New movies on DVD, Blu-ray, Pay-Per-View and in Theaters

O.K., so you’ve got this great high definition TV, and there are literally thousands of movies out there to choose from.  Every Friday, I post a quick list of the films that will be coming out on DVD, Blu-ray and pay-per-view on the next Tuesday, and on the Tuesday after that, along the theatrical releases for the next week. In effect, the home entertainment information is repeated for those who want to get a jump on things.

In theaters and streaming January 2022

In theaters and streaming January 2022

Belfast (PG-13) Drama – Kenneth Branagh looks back at his growing up in Northern Ireland in the late 1960s. Comparisons to Roma, another black & white tale of political unrest, are inevitable.

Being the Ricardos (R) Drama – When Lucille Ball (Nicole Kidman) is accused of being a communist by Walter Winchell, her husband and partner Desi Arnaz (Javier Bardem) tries to deal with that crisis and others. In theaters and streaming.

Don’t Look Up (R) SF comedy – Astronomers Leonardo DiCaprio and Jennifer Lawrence discover a huge comet that will hit the earth in six months and 14 days.
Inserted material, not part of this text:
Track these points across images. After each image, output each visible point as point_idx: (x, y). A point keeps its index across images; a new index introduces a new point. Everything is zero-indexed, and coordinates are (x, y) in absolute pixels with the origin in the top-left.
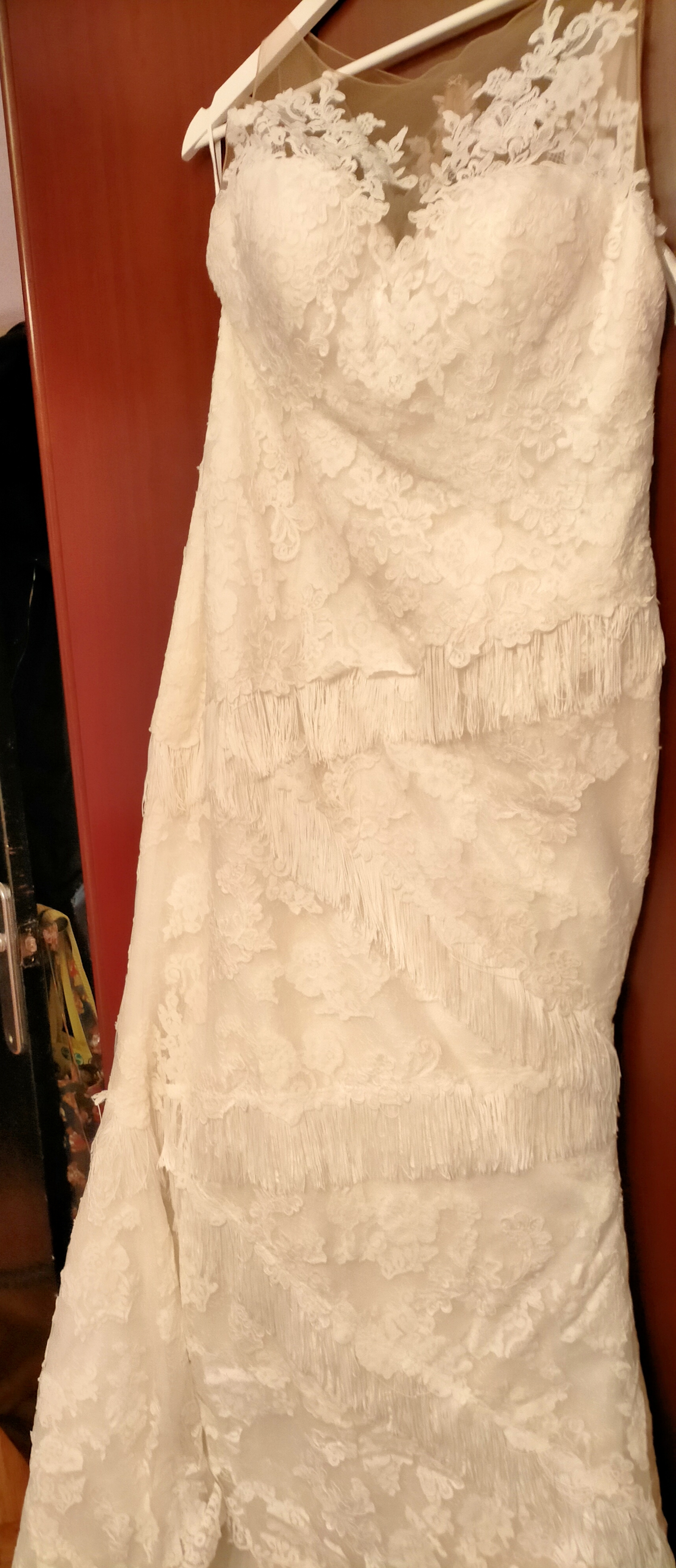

Trumpian President Meryl Streep doesn’t know how to deal with the news.  On Netflix.

The French Dispatch (R) Comedy – Wes Anderson assembles his usual star-studded ensemble cast for a love letter to The New Yorker (of all things.) Not, alas, another Grand Budapest Hotel.

The King’s Man (R) Action – Ralph Fiennes takes the lead in a prequel to the big-budget Kingsman series wherein upper-class Brits attempt to avert geopolitical disaster in the early 20th century. Inventive action scenes, blue humor, lots of CGI effects. (Scheduled for release two years ago.)

Licorice Pizza (R) Comedy – Paul Thomas Anderson’s loose-jointed coming-of-age story is set in early ‘70s Southern California. It’s funny, surprising, heart-felt and powered by two brilliant performances by young stars Alana Haim and Cooper Hoffman.

Nightmare Alley (R) Suspense – Oscar-winner Guillermo del Toro’s (The Shape of Water) newest is a stylish remake of the 1947 Tyrone Power film about a bogus mentalist. Superb cast. One of the year’s best.

The Power of the Dog (R) Western – Many critics’ choice for the best picture of 2021 is best appreciated as a minimalist murder story. In 1925 Montana, brothers Benedict Cumerbatch and Jesse Plemons deal with the arrival of Kirsten Dunst and Kodi Smit-McPhee on their ranch.

tick, tick… BOOM! (PG-13) Musical – In the early ‘90s, Jonathan Larson, who would create the Broadway hit Rent before his untimely death, struggles with an early work. Andrew Garfield has a legitimate shot at an Oscar for his performance. Directed by Lin-Manuel Miranda.

The Tragedy of Macbeth (R) Drama – Denzel Washington and Frances McDormand star in Joel Coen’s horror-tinged black-and-white interpretation of Shakespeare’s “Scottish play.” Probable Oscar nominee in several categories is easy to admire, hard to love. In theaters and on AppleTV.

West Side Story (PG-13) Musical – Stephen Spielberg’s long-awaited re-make of the beloved multi-Oscar winner is finally on the big screen. Exceptionally well done box-office disappointment.